Jennifer Nicholson-USA TODAY Sports

Update: Iwakuma failed his physical with the Dodgers, so he has reunited with the Mariners. The Dodgers still need rotation help.

Last week, the Arizona Diamondbacks shocked the baseball world by signing Zack Greinke to a record contract. Many had seen the Dodgers as the favorites to land Greinke, and their failure to sign him left a huge hole in the their rotation. The Dodgers did not wait long to find a replacement, as they have reportedly signed Hisashi Iwakuma to a three-year, $45 million dollar contract.

While Iwakuma is unlikely to come anywhere close to performing as well as Zack Greinke did in 2015, he is still a nice addition for a team that has a lot of question marks in the rotation after Clayton Kershaw. Iwakuma has quitely put together a nice run of success in his time with the Mariners. In his four-year major league career, Iwakuma has posted a 3.17 ERA with a 3.62 FIP and 3.25 xFIP in 653 2/3 innings. Iwakuma's xFIP appears to be a better indicator of his true talent level than his FIP, as it adjusts for both his unusually high career strand rate (78.6 percent) and HR/FB rate (13.8 percent).

Iwakuma's success should not be a secret to major league teams at this point, but he may still end up being a steal for the Dodgers, especially given what they would have had to pay Zack Greinke. Steamer has Iwakuma projected for 184 innings with a 3.20 ERA, good for 3.6 fWAR. Greinke, on the other hand, is projected for 209 innings with a 3.04 ERA and 4.2 fWAR. Iwakuma is projected to provide 82 percent of the value of Greinke in 2016 in terms of fWAR, but the Dodgers got Iwakuma on a contract half as long -- three years vs. six years -- with an AAV less than half that of Greinke ($15 million vs. $34.4 million).

One factor that could have led to Iwakuma receiving a smaller contract is his age. Next year will be his age-35 season, and starting pitchers at that age are always a risk, especially on multi-year deals. As pitchers age, they tend to lose velocity and become more hittable overall. With Iwakuma, this could be a reason for concern, as he has seen a two mile per hour drop in his fourseam and sinker velocity since his debut in 2012. Iwakuma has never thrown hard, but in 2015, his fourseam averaged 89.1 MPH while his sinker averaged 88.5 MPH, according to Brooks Baseball.

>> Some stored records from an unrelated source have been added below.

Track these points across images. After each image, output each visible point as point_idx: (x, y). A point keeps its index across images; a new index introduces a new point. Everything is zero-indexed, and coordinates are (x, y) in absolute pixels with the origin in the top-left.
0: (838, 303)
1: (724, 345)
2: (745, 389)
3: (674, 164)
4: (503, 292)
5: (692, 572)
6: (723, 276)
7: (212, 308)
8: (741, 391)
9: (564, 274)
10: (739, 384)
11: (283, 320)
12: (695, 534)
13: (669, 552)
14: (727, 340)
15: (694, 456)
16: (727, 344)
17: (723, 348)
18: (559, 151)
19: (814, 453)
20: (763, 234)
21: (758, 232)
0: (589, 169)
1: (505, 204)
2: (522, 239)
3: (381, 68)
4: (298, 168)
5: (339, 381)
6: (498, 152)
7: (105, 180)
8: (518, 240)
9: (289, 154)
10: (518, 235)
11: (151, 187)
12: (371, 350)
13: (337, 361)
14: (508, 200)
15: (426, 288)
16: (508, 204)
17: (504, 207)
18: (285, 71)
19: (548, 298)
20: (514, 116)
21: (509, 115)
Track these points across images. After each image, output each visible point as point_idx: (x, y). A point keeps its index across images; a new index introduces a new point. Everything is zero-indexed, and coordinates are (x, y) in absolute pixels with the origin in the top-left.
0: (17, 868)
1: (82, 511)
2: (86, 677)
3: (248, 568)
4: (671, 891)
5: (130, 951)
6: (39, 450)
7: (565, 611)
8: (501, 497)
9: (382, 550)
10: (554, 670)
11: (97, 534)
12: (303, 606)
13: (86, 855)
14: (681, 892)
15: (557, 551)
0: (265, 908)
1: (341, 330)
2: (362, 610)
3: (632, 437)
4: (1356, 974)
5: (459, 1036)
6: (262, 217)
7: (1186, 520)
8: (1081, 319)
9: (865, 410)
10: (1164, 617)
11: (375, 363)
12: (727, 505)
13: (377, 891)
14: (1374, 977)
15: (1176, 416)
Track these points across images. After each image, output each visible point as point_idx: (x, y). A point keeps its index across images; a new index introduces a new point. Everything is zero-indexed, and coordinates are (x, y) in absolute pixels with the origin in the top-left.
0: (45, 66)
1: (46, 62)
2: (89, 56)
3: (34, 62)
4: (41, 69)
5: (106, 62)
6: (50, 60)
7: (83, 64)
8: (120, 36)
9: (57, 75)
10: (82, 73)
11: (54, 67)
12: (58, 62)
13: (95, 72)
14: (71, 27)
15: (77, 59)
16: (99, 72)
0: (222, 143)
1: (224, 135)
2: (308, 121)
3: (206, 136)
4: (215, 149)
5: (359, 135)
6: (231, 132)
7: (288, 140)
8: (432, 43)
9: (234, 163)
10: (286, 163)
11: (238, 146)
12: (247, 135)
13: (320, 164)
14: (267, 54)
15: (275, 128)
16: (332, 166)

The good news for Iwakuma is that he has a deep arsenal of pitches that he is comfortable using in just about any situation. In 2015, Iwakuma threw four pitches (fourseam, sinker, slider, splitter) at least 17 percent of the time and no more than 25 percent of the time. He also threw a curveball nearly eight percent of the time. With his pitch mix, Iwakuma can find multiple ways to get hitters out, and he is able to consistently keep hitters off balance by being harder to predict with his pitch selection. While Iwakuma's velocity may continue to decline, he should be able to age gracefully as long as he maintains his deep arsenal of pitches.

Iwakuma also has a good chance of maintaining his level of success late into his 30s due to his impeccable control. After posting a mediocre 8.3 percent walk rate in his first season in 2012, Iwakuma has nearly cut that rate in half by posting a walk rate below five percent in three consecutive seasons. He refuses to give opposing teams extra baserunners, and he also misses bats enough (21.1 career strikeout rate) to be an above average starting pitcher.

Because of injury issues and a lack of rotation depth, the Dodgers badly needed a starting pitcher to slot in behind Clayton Kershaw, They may have missed out on Zack Greinke, but they got one of the best remaining free agent starters in Hisashi Iwakuma. Iwakuma will cost the Dodgers a draft pick, since he received a qualifying offer, but the Dodgers should still be pleased with this deal, as they got a potential three-win pitcher at a bargain rate of $15 million per season. Iwakuma will not be able to replicate what Zack Greinke did in 2015, but he will likely provide some of the same value at a fraction of the cost.